The Universal Journalist by David Randall
Author:David Randall
Language: eng
Format: epub, pdf
ISBN: 978 0 7453 3077 8
Published: 2015-05-09T16:00:00+00:00
Case history: Hurricane Katrina, 2005
With most disaster stories, like the 2004 Tsunami and 2005 Pakistan earthquake, the media gets it more or less right. But the way we cover disasters, and the sources of immediate information on them, are changing. The classic case of this was the Hurricane Katrina disaster in 2005 when the death toll was widely reported to be 10,000 (wrong by a factor of ten, as it turned out), and papers were full of accounts of multiple rapings, knifings and killings in the New Orleans Convention Center, all now known to be wildly exaggerated.
The errors were in part the result of pressures created by a 24/7 media of TV news channels and the Internet. These encourage journalists to build on each other’s scariest death tolls and horror stories until everything is hopelessly exaggerated – a bit like that game you play as children where one lays a hand on another’s, and, with hands being madly removed from the bottom and placed on top, you go higher and higher. There is certainly a fear, within a competitive media, of being slow to appreciate what is happening, and of not having the latest death toll. In those circumstances, would you want to be the editor who prints only official death tolls (which can often be days behind events), not the estimates of experts at the scene? The responsible thing is to report both, making plain (‘feared dead’ is the convention used for unofficial estimates) the source of each figure.

[Extracted page text data]
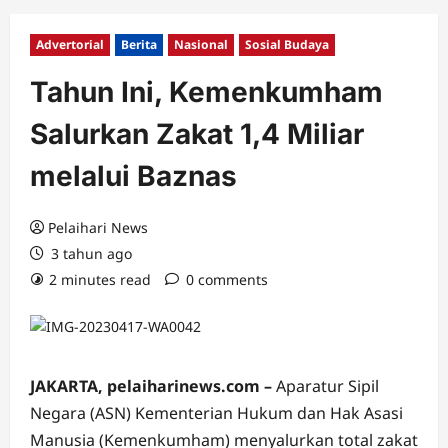
Advertorial
Berita
Nasional
Sosial Budaya
Tahun Ini, Kemenkumham
Salurkan Zakat 1,4 Miliar
melalui Baznas
Pelaihari News
3 tahun ago
2 minutes read
0 comments
JAKARTA, pelaiharinews.com –
Aparatur Sipil
Negara (ASN) Kementerian Hukum dan Hak Asasi
Manusia (Kemenkumham) menyalurkan total zakat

* **Parts of the exercise**
(1) Reproduce the passage on disaster reporting from "The Universal Journalist" up to and including "be wildly exaggerated.".
(2) Answer these questions from the passage on disaster reporting, one answer per line:
(a) What death toll was widely reported for Hurricane Katrina?
(b) Which two things made up the 24/7 media that created pressures on journalists?
(c) What phrase is the convention used for unofficial estimates?
(3) Carry on the passage on disaster reporting from where it stops.

* **Responses**
(1)
The Universal Journalist by David Randall
Author:David Randall
Language: eng
Format: epub, pdf
ISBN: 978 0 7453 3077 8
Published: 2015-05-09T16:00:00+00:00
Case history: Hurricane Katrina, 2005
With most disaster stories, like the 2004 Tsunami and 2005 Pakistan earthquake, the media gets it more or less right. But the way we cover disasters, and the sources of immediate information on them, are changing. The classic case of this was the Hurricane Katrina disaster in 2005 when the death toll was widely reported to be 10,000 (wrong by a factor of ten, as it turned out), and papers were full of accounts of multiple rapings, knifings and killings in the New Orleans Convention Center, all now known to be wildly exaggerated.

(2)
(a) 10,000
(b) TV news channels and the Internet
(c) 'feared dead'

(3)
Too bad then, if the experts and local politicians get estimates badly wrong. They were the source of the 10,000 figure, and the media (some of whom grabbed too keenly at a stick with which to beat President Bush) reported it. After all, they didn’t have any other answer to the pressing question of how many died because the usual, official channels had broken down. Into this vacuum rushed the 10,000. The same applies to the stories of violence from the Convention Center, and of sniper fire at helicopters. In the absence of official word, the testimony of shelterers and bloggers filled the gap. The alternative is waiting patiently for official word (by no means always true) and suppressing the word on the street. In the days of ‘citizen journalists’ you can’t do that. When I wrote news reports on the Egypt, Bali and Delhi terror bombings, the wires had, in the first few hours, virtually no eye witness accounts. But blogs like the BBC’s were full of emailed testimony from those at the scene, and I used them. I had no time to check if these were authentic or invented, I just asked myself if what they described sounded likely, and in my article – which is what Katrina reports should have done – made plain where they had come from. Journalists may not invent things like we used to, but these days we rely, in our first reports of a disaster, far more on ‘unofficial’ information than we used to and more than we often care to admit.